(Editor’s note: John Crosbie died in 2020 at 88. A former St. John’s city councilor, Crosbie briefly served in then-Premier Joey Smallwood’s Liberal cabinet before the two had a famous falling-out. Crosbie recounted those years in a July 9, 2008 interview with Blacklock’s publisher Holly Doan. Following is a transcription of his remarks)
Mr. Smallwood was a superb politician, a man full of energy. He loved Newfoundland, I have to say that for him. I first met him when I was 17. He was small and dynamic.
He also liked to stay in power. He was reckless and very dangerous. It was madness. I made a mistake in agreeing to run with Mr. Smallwood in 1966, which I never should have done. My father warned me, but I was ambitious and wanted to get into politics.
Running for him in 1966 was one of the greatest mistakes I ever made. I was too independent-minded, and Smallwood was a one-man show. My first week in cabinet, I knew I wasn’t going to last. I knew I couldn’t take it.
At cabinet meetings, Mr. Smallwood would come in and talk for an hour and a half about whatever he wanted cabinet to approve. It was incredible. You went around the cabinet table, you had all these men – long-serving, able people – and they’d sit around and listen to Smallwood for an hour and a half. You just had to endure it. It was shocking, and this is the way the government was run.
The House of Assembly was totally in his control. The Liberal caucus only met when Smallwood had to give them instructions. The caucus didn’t even elect its chairman, Smallwood appointed him. He was a dictator who became a demagogue. He was completely paranoid, as are all people who get too much power in their hands.
I had my opinions and I expressed them, and I resigned. I was outraged. I wasn’t going to put up with it and decided I had an option. I could join the Progressive Conservative Party, or I could try to form a party of my own, or I could stay in the Liberal Party and challenge the leader.

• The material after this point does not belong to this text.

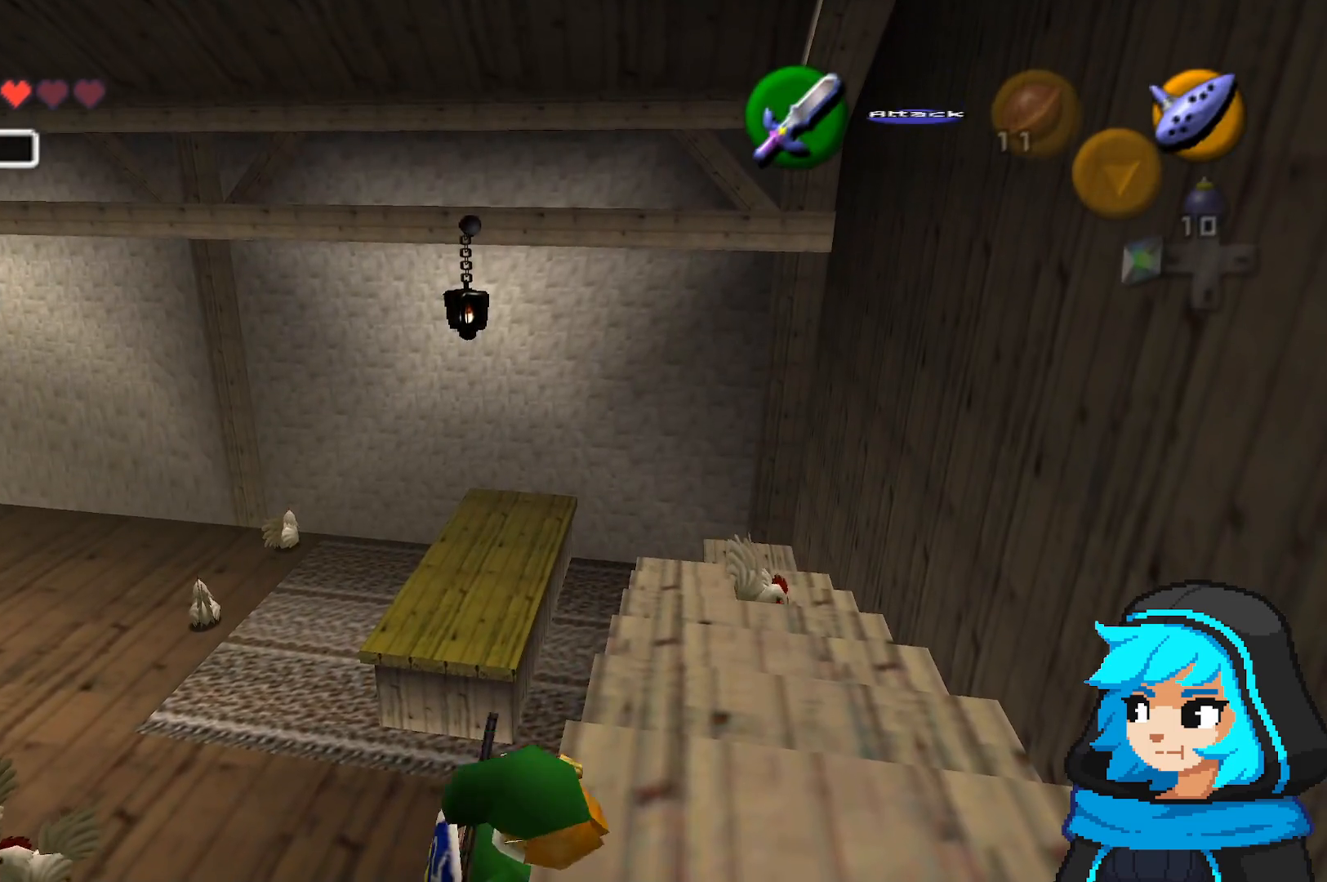
{"dt_ms": 1000, "buttons": [], "left_stick": "left"}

From then on it was civil war.
Smallwood hated and detested me with ferocious venom. I was stubborn and wasn’t going to back out. Smallwood had his slates of delegates, and you knew who was going to win.

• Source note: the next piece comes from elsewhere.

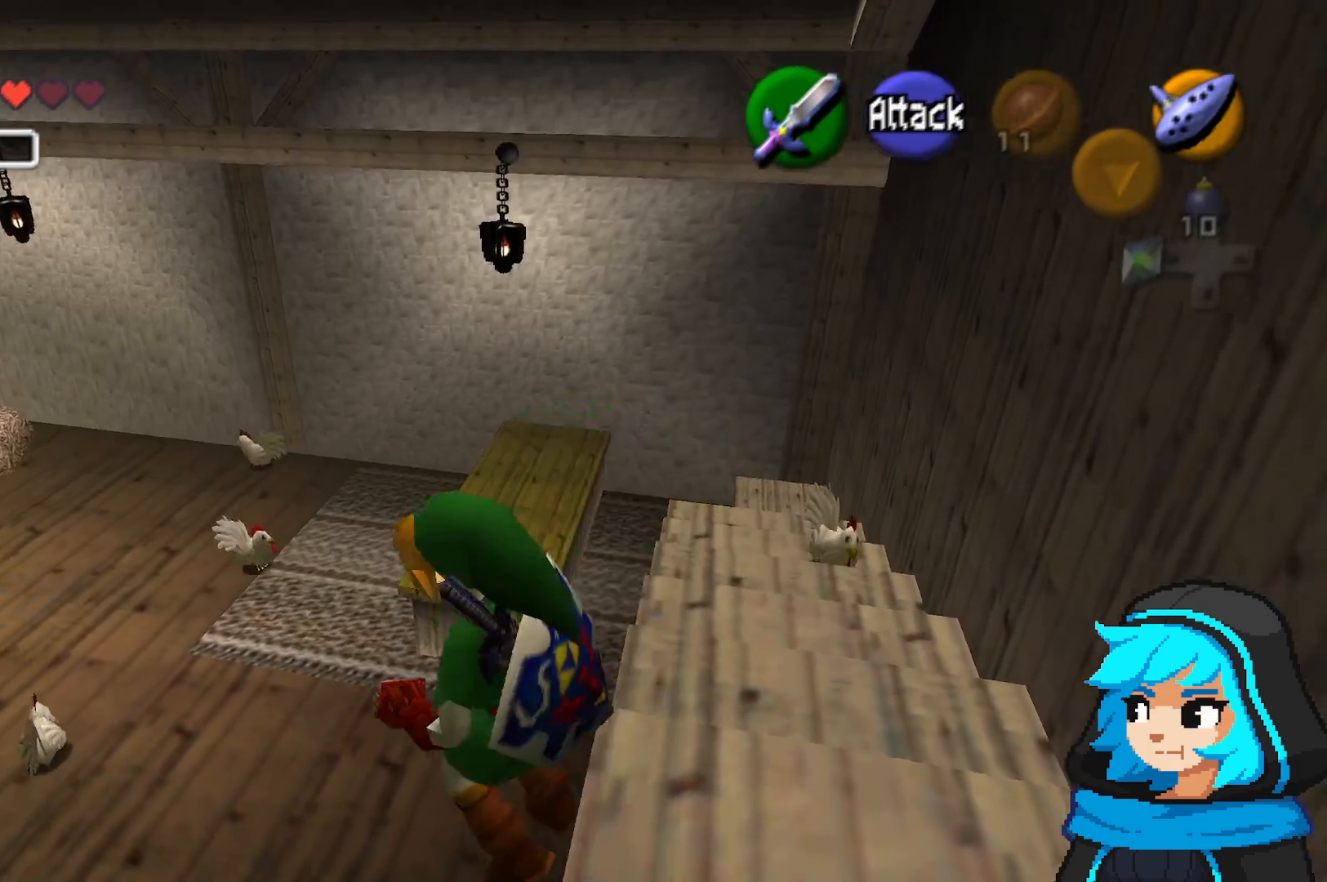
{"dt_ms": 500, "buttons": [], "left_stick": "down-left", "events": [[233, "left_stick", "down-left"]]}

The hatchet was never buried. It if were ever buried, it would have been buried in my head. No, we weren’t on very friendly terms whatsoever.
His greatest achievement was succeeding in bringing about Confederation. His tactics were deplorable. If your objectives are good and the means you use to achieve them are deplorable, that diminishes any good you’re attempting to achieve.
Smallwood had potential. But the power all had to be in his hands. It was the power that corrupted him. In the end he disappointed Newfoundland.
The man was redoubtable. There wasn’t a politician in Canada who could defeat him in debate or argument, and he did some admirable things. Unfortunately his defects destroyed his virtues.